### PROBLEM TO WORK ON:
Pick out every line in the listing below that contains the string "ACTOS". Upper- and lowercase letters must match.

### EXERCISE MATERIAL:
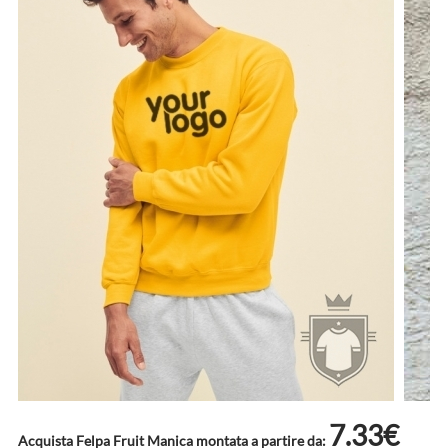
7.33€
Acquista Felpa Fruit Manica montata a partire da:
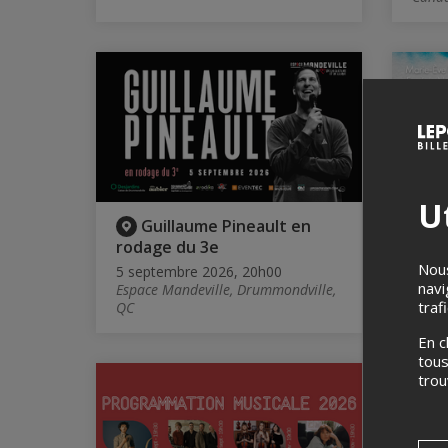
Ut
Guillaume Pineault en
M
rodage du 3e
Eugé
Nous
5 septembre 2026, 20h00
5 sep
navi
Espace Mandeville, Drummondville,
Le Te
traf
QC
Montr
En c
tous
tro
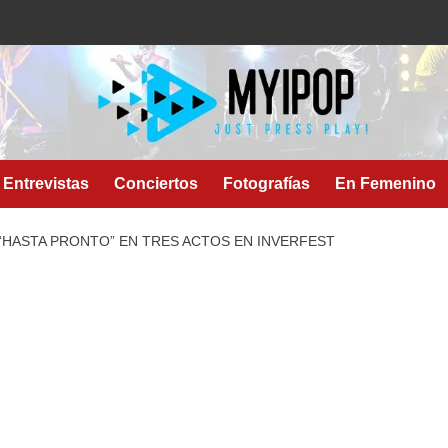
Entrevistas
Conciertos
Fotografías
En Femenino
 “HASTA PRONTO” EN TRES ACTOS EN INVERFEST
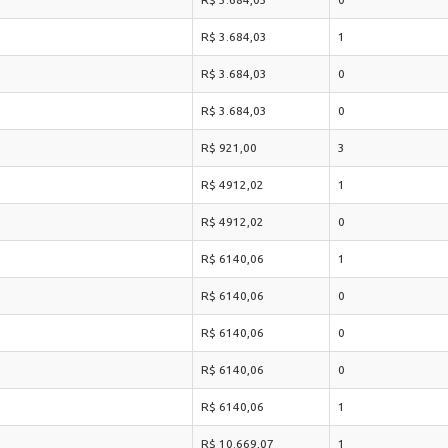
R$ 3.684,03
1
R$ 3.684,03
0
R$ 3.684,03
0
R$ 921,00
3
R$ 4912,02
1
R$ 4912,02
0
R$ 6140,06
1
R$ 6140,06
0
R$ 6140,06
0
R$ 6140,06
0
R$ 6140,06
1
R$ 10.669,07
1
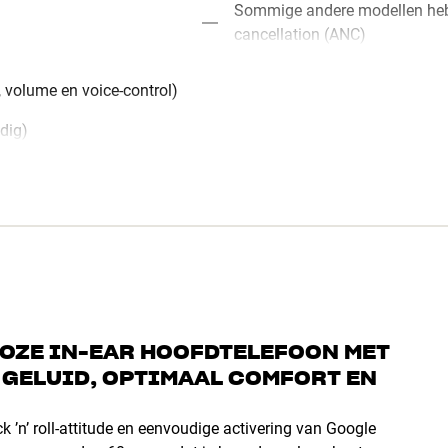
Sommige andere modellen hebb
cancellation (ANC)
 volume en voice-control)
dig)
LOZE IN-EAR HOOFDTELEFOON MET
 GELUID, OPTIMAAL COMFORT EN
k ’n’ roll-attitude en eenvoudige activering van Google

### EXERCISE RESULT:
 “HASTA PRONTO” EN TRES ACTOS EN INVERFEST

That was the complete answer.